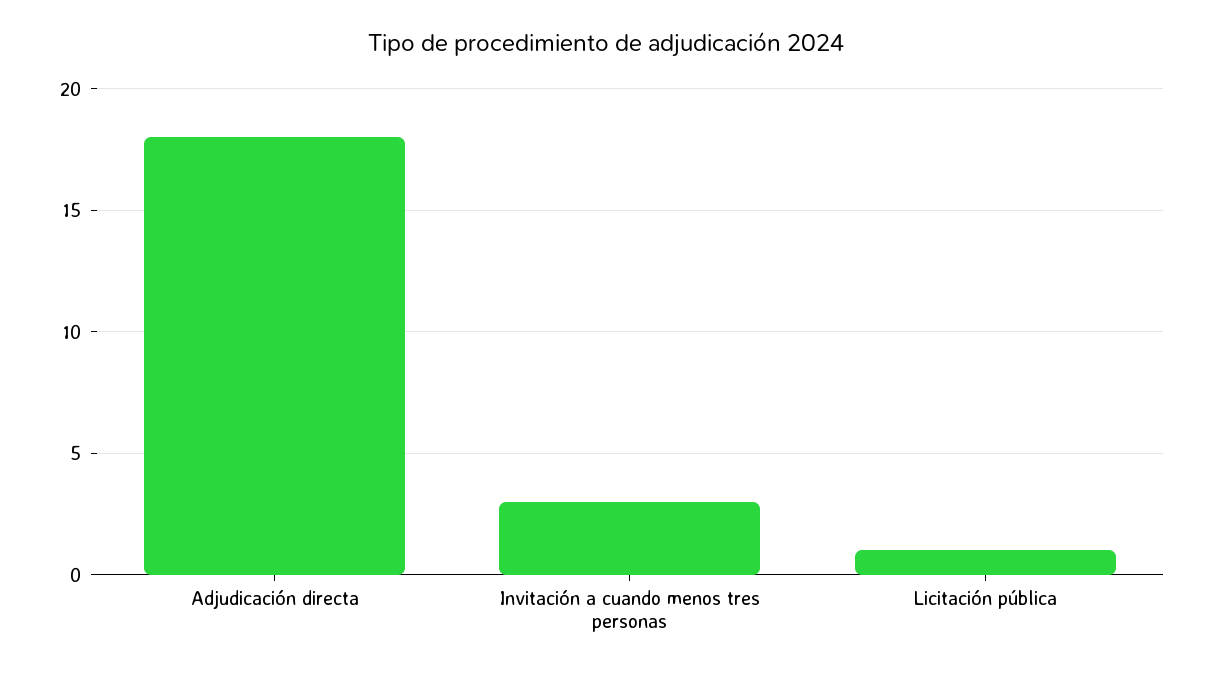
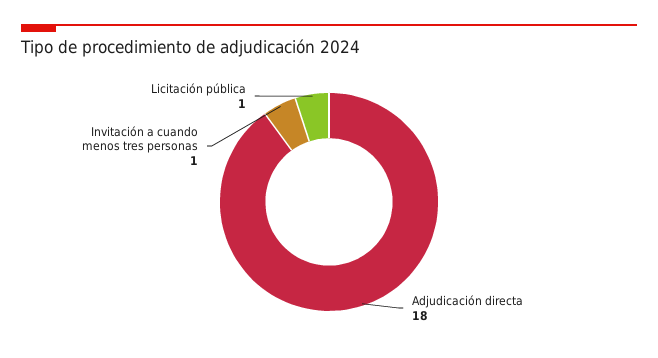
Invitación a cuando menos tres personas: 3 -> 1

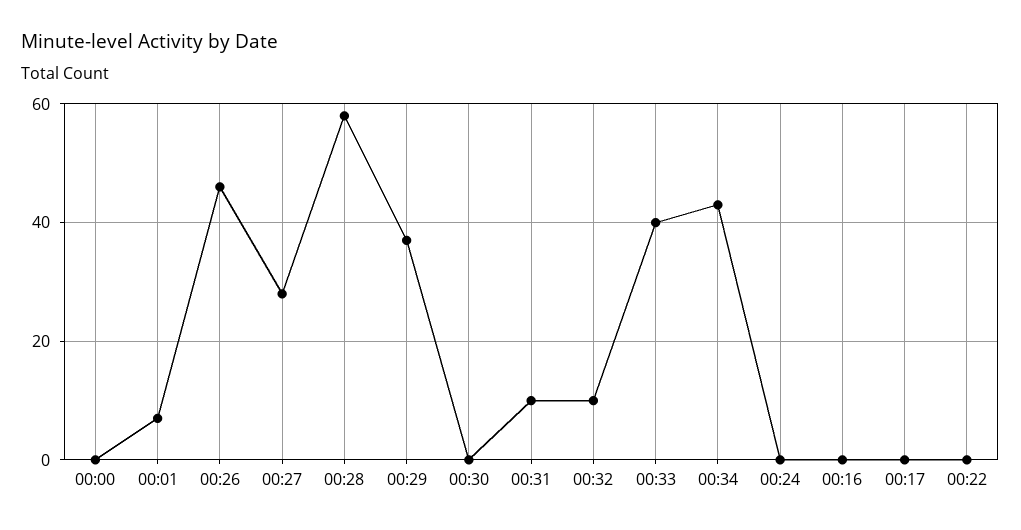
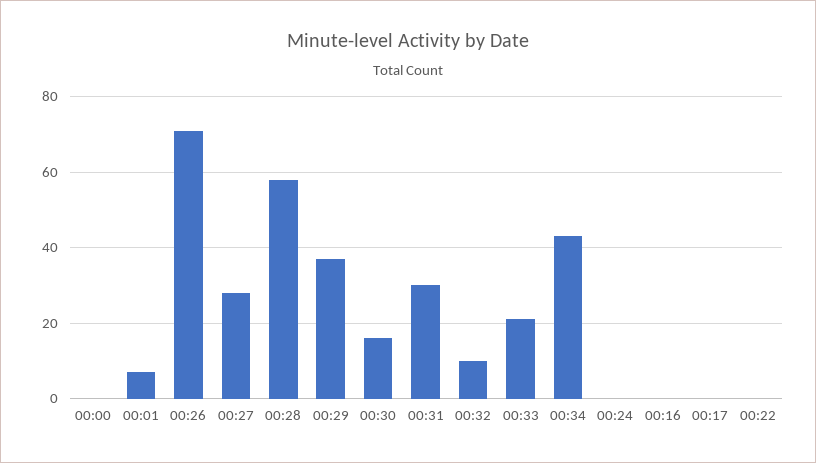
00:26: 45 -> 70
00:30: 0 -> 15
00:31: 10 -> 30
00:33: 40 -> 20

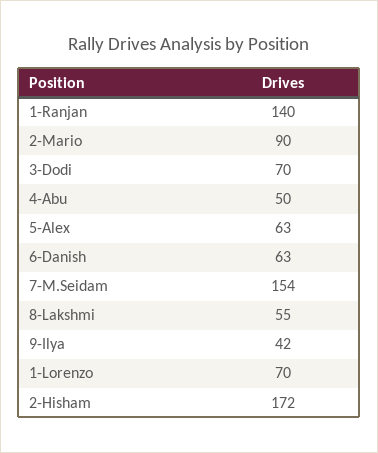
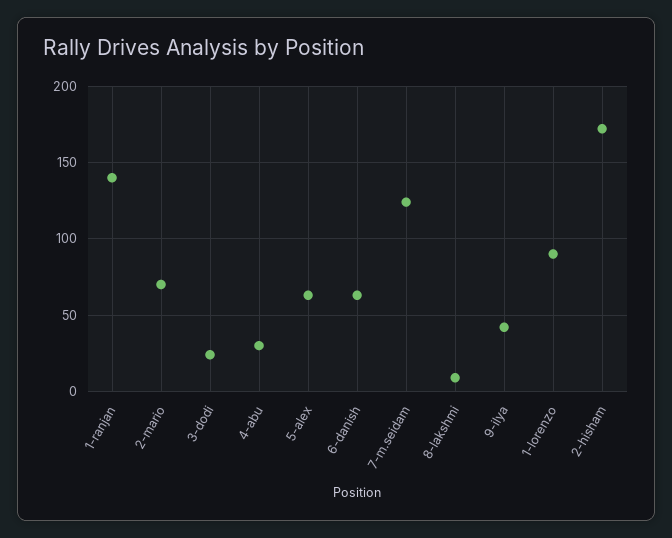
2-Mario: 90 -> 70
3-Dodi: 70 -> 25
4-Abu: 50 -> 30
7-M.Seidam: 154 -> 125
8-Lakshmi: 55 -> 10
1-Lorenzo: 70 -> 90

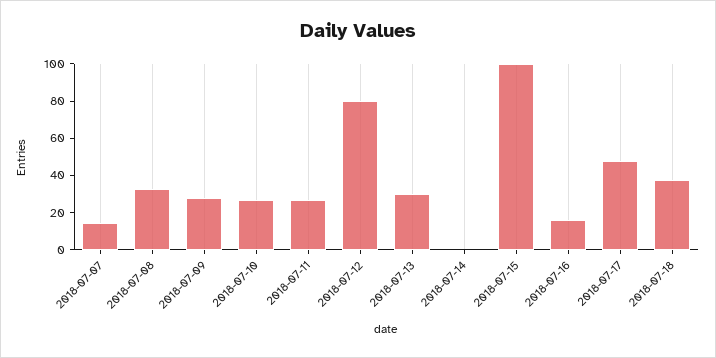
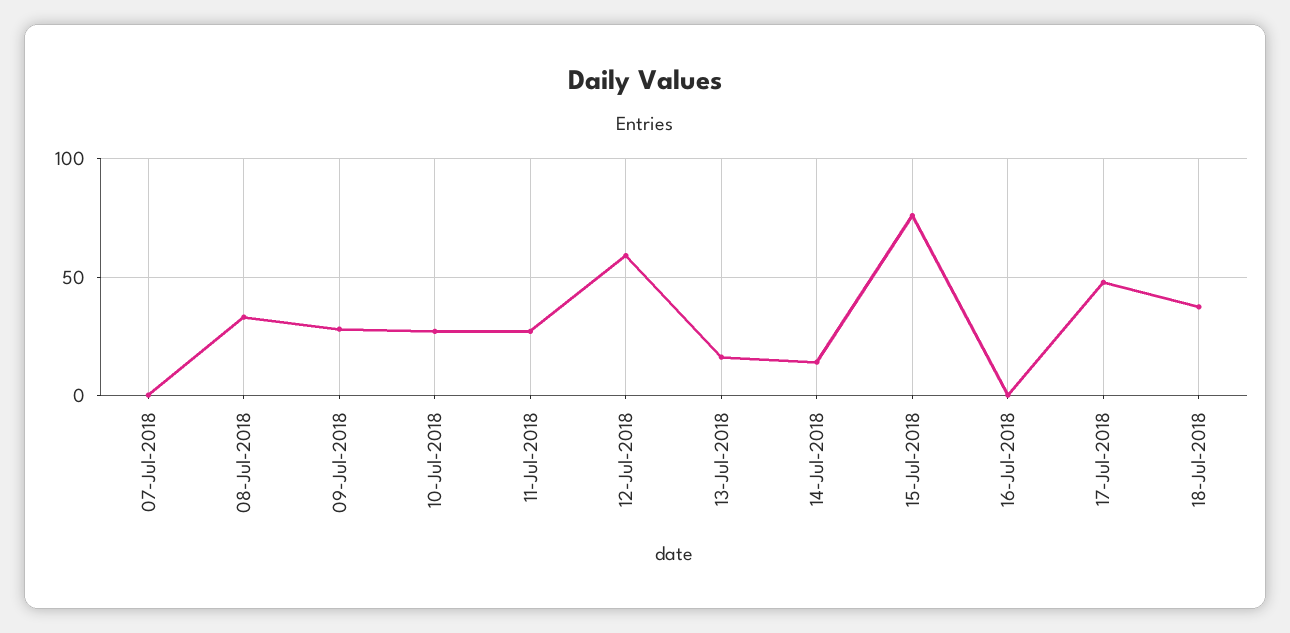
2018-07-07: 15 -> 0
2018-07-12: 80 -> 60
2018-07-13: 30 -> 15
2018-07-14: 0 -> 15
2018-07-15: 100 -> 75
2018-07-16: 15 -> 0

------------------------------------------------------------------------

### Written task:
In your copy of the listing, please omit the pictures and keep every word exact.

### Expected answer:
Invitación a cuando menos tres personas: 3 -> 1

00:26: 45 -> 70
00:30: 0 -> 15
00:31: 10 -> 30
00:33: 40 -> 20

2-Mario: 90 -> 70
3-Dodi: 70 -> 25
4-Abu: 50 -> 30
7-M.Seidam: 154 -> 125
8-Lakshmi: 55 -> 10
1-Lorenzo: 70 -> 90

2018-07-07: 15 -> 0
2018-07-12: 80 -> 60
2018-07-13: 30 -> 15
2018-07-14: 0 -> 15
2018-07-15: 100 -> 75
2018-07-16: 15 -> 0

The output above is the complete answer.